WHAT IS REQUIRED — Copied exactly and without pictures, the lines from the beginning of the entries through the one that holds "交渉が通るケースもあります。特に引っ越しシーズンオフなど" should form the entire reply.

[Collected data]
*** Block opens ***
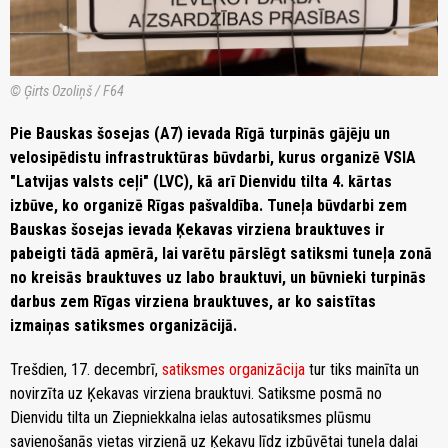
© Ģirts Ozoliņš / F64
Pie Bauskas šosejas (A7) ievada Rīgā turpinās gājēju un
velosipēdistu infrastruktūras būvdarbi, kurus organizē VSIA
"Latvijas valsts ceļi" (LVC), kā arī Dienvidu tilta 4. kārtas
izbūve, ko organizē Rīgas pašvaldība. Tuneļa būvdarbi zem
Bauskas šosejas ievada Ķekavas virziena brauktuves ir
pabeigti tādā apmērā, lai varētu pārslēgt satiksmi tuneļa zonā
no kreisās brauktuves uz labo brauktuvi, un būvnieki turpinās
darbus zem Rīgas virziena brauktuves, ar ko saistītas
izmaiņas satiksmes organizācijā.
Trešdien, 17. decembrī,
satiksmes organizācija
tur tiks mainīta un
novirzīta uz Ķekavas virziena brauktuvi. Satiksme posmā no
Dienvidu tilta un Ziepniekkalna ielas autosatiksmes plūsmu
savienošanās vietas virzienā uz Ķekavu līdz izbūvētai tuneļa daļai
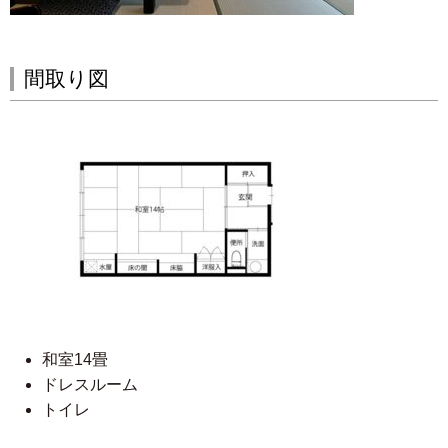
間取り図
和室14畳
ドレスルーム
トイレ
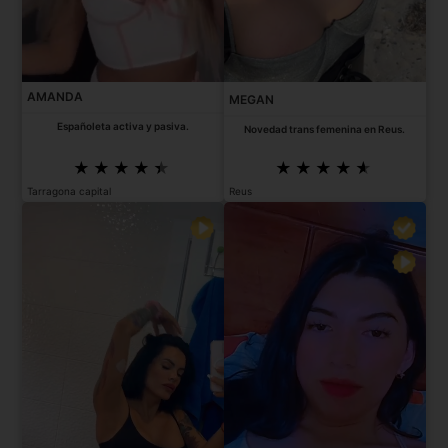
AMANDA
MEGAN
Españoleta activa y pasiva.
Novedad trans femenina en Reus.
Tarragona capital
Reus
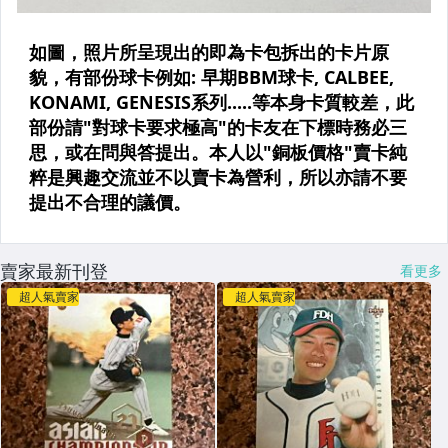
賣家最新刊登
看更多
超人氣賣家
超人氣賣家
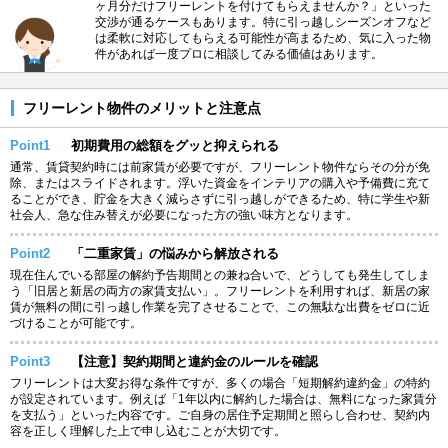
ヶ月分だけフリーレントを付けてもらえませんか？」といった
交渉が通るケースもあります。特に引っ越しシーズンオフなど
は柔軟に対応してもらえる可能性が高まるため、気に入った物
件があれば一度プロに相談してみる価値はあります。
フリーレント物件のメリットと注意点
Point1
初期費用の総額をグッと抑えられる
通常、賃貸契約時には前家賃が必要ですが、フリーレント物件ならその分が免
除、またはスライドされます。浮いた資金をインテリアの購入や予備費に充て
ることができ、貯金を大きく減らさずに引っ越しができるため、特に学生や新
社会人、急な住み替えが必要になった方の強い味方となります。
Point2
「二重家賃」の悩みから解放される
現在住んでいる部屋の解約予告期間との兼ね合いで、どうしても発生してしま
う「旧居と新居の両方の家賃支払い」。フリーレントを利用すれば、新居の家
賃が無料の間に引っ越し作業を完了させることで、この無駄な出費をゼロに近
づけることが可能です。
Point3
【注意】契約期間と違約金のルールを確認
フリーレントは大変お得な条件ですが、多くの場合「短期解約違約金」の特約
が設定されています。例えば「1年以内に解約した場合は、無料になった家賃分
を支払う」といった内容です。ご自身の居住予定期間と照らし合わせ、契約内
容を正しく理解した上で申し込むことが大切です。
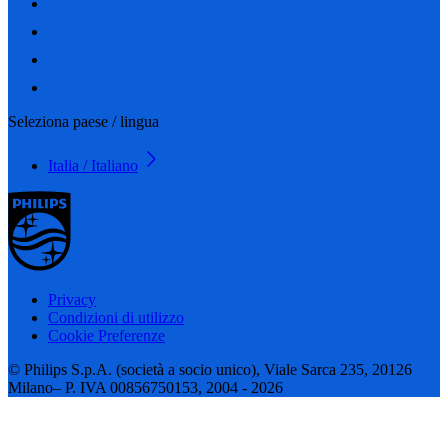
Seleziona paese / lingua
Italia / Italiano
Privacy
Condizioni di utilizzo
Cookie Preferenze
© Philips S.p.A. (società a socio unico), Viale Sarca 235, 20126
Milano– P. IVA 00856750153, 2004 - 2026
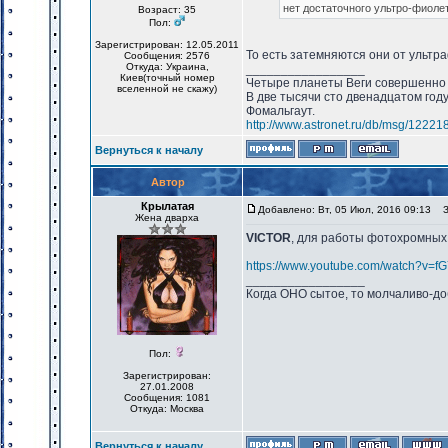
нет достаточного ультро-фиоле
Возраст: 35
Пол:
Зарегистрирован: 12.05.2011
То есть затемняются они от ультр
Сообщения: 2576
Откуда: Украина,
_________________
Киев(точный номер
Четыре планеты Веги совершенно 
вселенной не скажу)
В две тысячи сто двенадцатом год
Фомальгаут.
http://www.astronet.ru/db/msg/12221
Вернуться к началу
Автор
Крылатая
Добавлено: Вт, 05 Июл, 2016 09:13
За
Жена дварха
VICTOR
, для работы фотохромных
https://www.youtube.com/watch?v
_________________
Когда ОНО сытое, то молчаливо-до
Пол:
Зарегистрирован:
27.01.2008
Сообщения: 1081
Откуда: Москва
Вернуться к началу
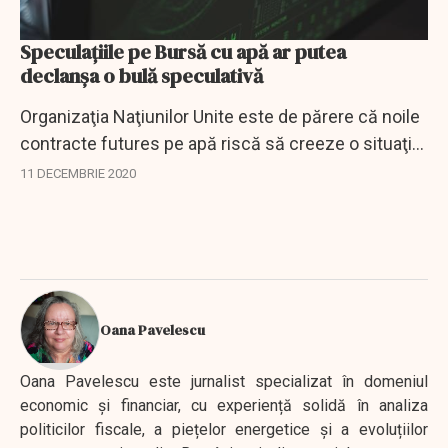
Speculațiile pe Bursă cu apă ar putea
declanşa o bulă speculativă
Organizaţia Naţiunilor Unite este de părere că noile
contracte futures pe apă riscă să creeze o situaţie
în care un bun public esenţial va fi tratat ca aurul
11 DECEMBRIE 2020
sau petrolul, lăsând piaţa...
Oana Pavelescu
Oana Pavelescu este jurnalist specializat în domeniul
economic și financiar, cu experiență solidă în analiza
politicilor fiscale, a piețelor energetice și a evoluțiilor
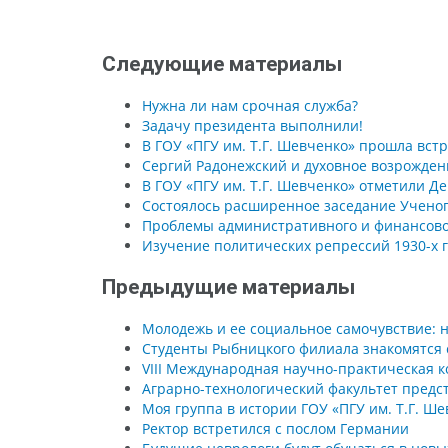
Следующие материалы
Нужна ли нам срочная служба?
Задачу президента выполнили!
В ГОУ «ПГУ им. Т.Г. Шевченко» прошла вс
Сергий Радонежский и духовное возрожден
В ГОУ «ПГУ им. Т.Г. Шевченко» отметили Де
Состоялось расширенное заседание Ученог
Проблемы административного и финансово
Изучение политических репрессий 1930-х г
Предыдущие материалы
Молодежь и ее социальное самочувствие: 
Студенты Рыбницкого филиала знакомятся
VIII Международная научно-практическая 
Аграрно-технологический факультет предс
Моя группа в истории ГОУ «ПГУ им. Т.Г. Ш
Ректор встретился с послом Германии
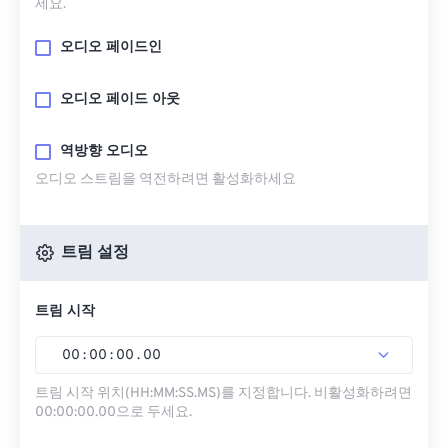
세요.
오디오 페이드인
오디오 페이드 아웃
역방향 오디오
오디오 스트림을 역전하려면 활성화하세요
트림 설정
트림 시작
00
:
00
:
00
.
00
트림 시작 위치(HH:MM:SS.MS)를 지정합니다. 비활성화하려면
00:00:00.00으로 두세요.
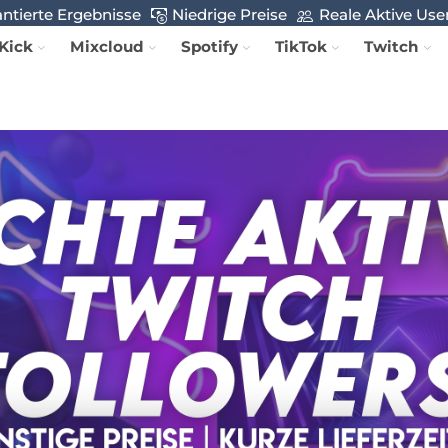
ntierte Ergebnisse
Niedrige Preise
Reale Aktive Use
Kick
Mixcloud
Spotify
TikTok
Twitch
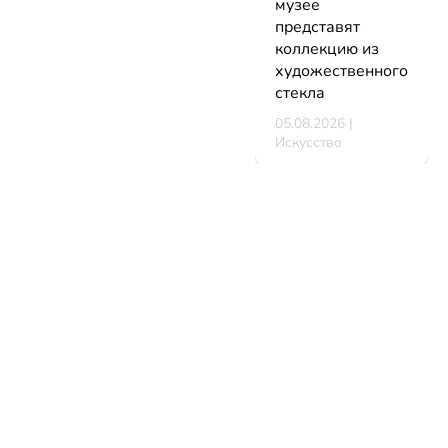
музее
представят
коллекцию из
художественного
стекла
05.08.2026 |
Искусство
В Минске
стартует
фестиваль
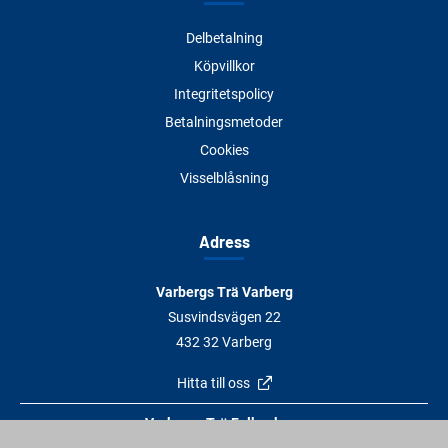
Delbetalning
Köpvillkor
Integritetspolicy
Betalningsmetoder
Cookies
Visselblåsning
Adress
Varbergs Trä Varberg
Susvindsvägen 22
432 32 Varberg
Hitta till oss
Varbergs Trä Falkenberg
Plankagårdsvägen 3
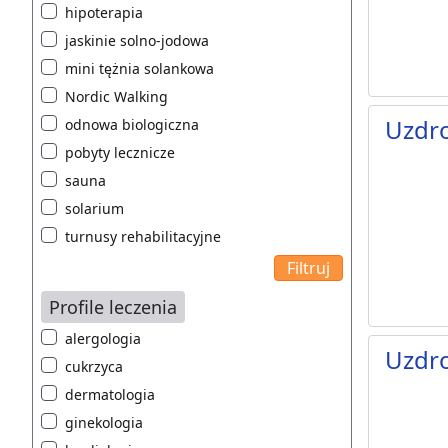
hipoterapia
jaskinie solno-jodowa
mini tężnia solankowa
Nordic Walking
Uzdr
odnowa biologiczna
pobyty lecznicze
sauna
solarium
turnusy rehabilitacyjne
Profile leczenia
alergologia
Uzdr
cukrzyca
dermatologia
ginekologia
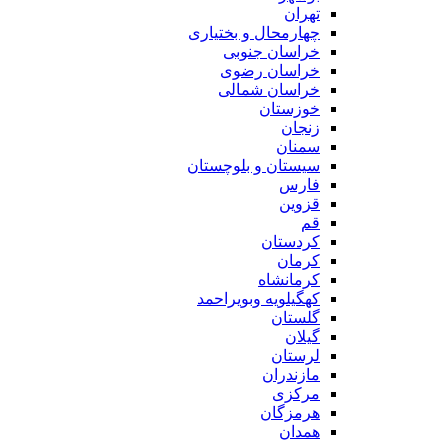
تهران
چهارمحال و بختیاری
خراسان جنوبی
خراسان رضوی
خراسان شمالی
خوزستان
زنجان
سمنان
سیستان و بلوچستان
فارس
قزوین
قم
کردستان
کرمان
کرمانشاه
کهگیلویه وبویراحمد
گلستان
گیلان
لرستان
مازندران
مرکزی
هرمزگان
همدان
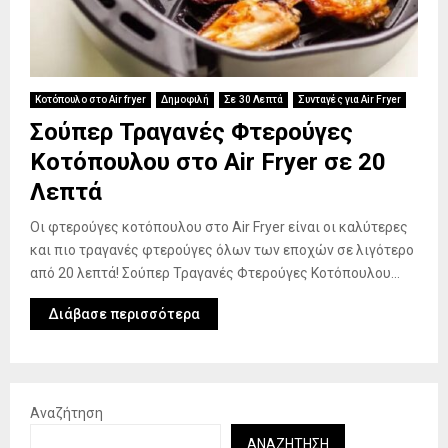
Κοτόπουλο στο Air fryer
Δημοφιλή
Σε 30 Λεπτά
Συνταγές για Air Fryer
Σούπερ Τραγανές Φτερούγες
Κοτόπουλου στο Air Fryer σε 20
Λεπτά
Οι φτερούγες κοτόπουλου στο Air Fryer είναι οι καλύτερες
και πιο τραγανές φτερούγες όλων των εποχών σε λιγότερο
από 20 λεπτά! Σούπερ Τραγανές Φτερούγες Κοτόπουλου...
Διάβασε περισσότερα
Αναζήτηση
ΑΝΑΖΉΤΗΣΗ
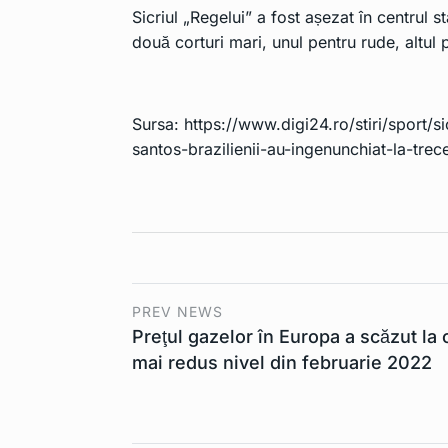
Sicriul „Regelui” a fost așezat în centrul 
două corturi mari, unul pentru rude, altul pe
Sursa:
https://www.digi24.ro/stiri/sport/si
santos-brazilienii-au-ingenunchiat-la-tre
PREV NEWS
Preţul gazelor în Europa a scăzut la 
mai redus nivel din februarie 2022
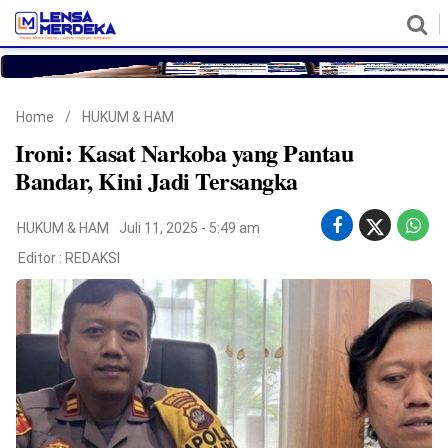
HOME
NASIONAL
POLITIK
METRO
DAERAH
HUKUM & HAM
EKONOMI
PENDIDIKAN
MORE
Home
/
HUKUM & HAM
Ironi: Kasat Narkoba yang Pantau
Bandar, Kini Jadi Tersangka
HUKUM & HAM
Juli 11, 2025 - 5:49 am
Editor :
REDAKSI
©
Copyright
2026
Lensa
Merdeka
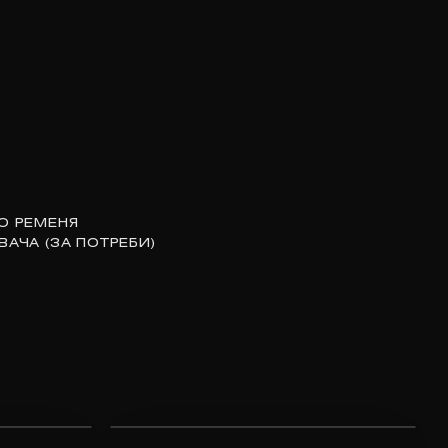
О РЕМЕНЯ
ВАЧА (ЗА ПОТРЕБИ)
*** Block closes ***
OUTPUT BELOW —
© Ģirts Ozoliņš / F64
Pie Bauskas šosejas (A7) ievada Rīgā turpinās gājēju un
velosipēdistu infrastruktūras būvdarbi, kurus organizē VSIA
"Latvijas valsts ceļi" (LVC), kā arī Dienvidu tilta 4. kārtas
izbūve, ko organizē Rīgas pašvaldība. Tuneļa būvdarbi zem
Bauskas šosejas ievada Ķekavas virziena brauktuves ir
pabeigti tādā apmērā, lai varētu pārslēgt satiksmi tuneļa zonā
no kreisās brauktuves uz labo brauktuvi, un būvnieki turpinās
darbus zem Rīgas virziena brauktuves, ar ko saistītas
izmaiņas satiksmes organizācijā.
Trešdien, 17. decembrī,
satiksmes organizācija
tur tiks mainīta un
novirzīta uz Ķekavas virziena brauktuvi. Satiksme posmā no
Dienvidu tilta un Ziepniekkalna ielas autosatiksmes plūsmu
savienošanās vietas virzienā uz Ķekavu līdz izbūvētai tuneļa daļai
間取り図
和室14畳
ドレスルーム
トイレ
AMANDA
MEGAN
Españoleta activa y pasiva.
Novedad trans femenina en Reus.
Tarragona capital
Reus
賣家最新刊登
看更多
超人氣賣家
超人氣賣家
ヶ月分だけフリーレントを付けてもらえませんか？」といった
交渉が通るケースもあります。特に引っ越しシーズンオフなど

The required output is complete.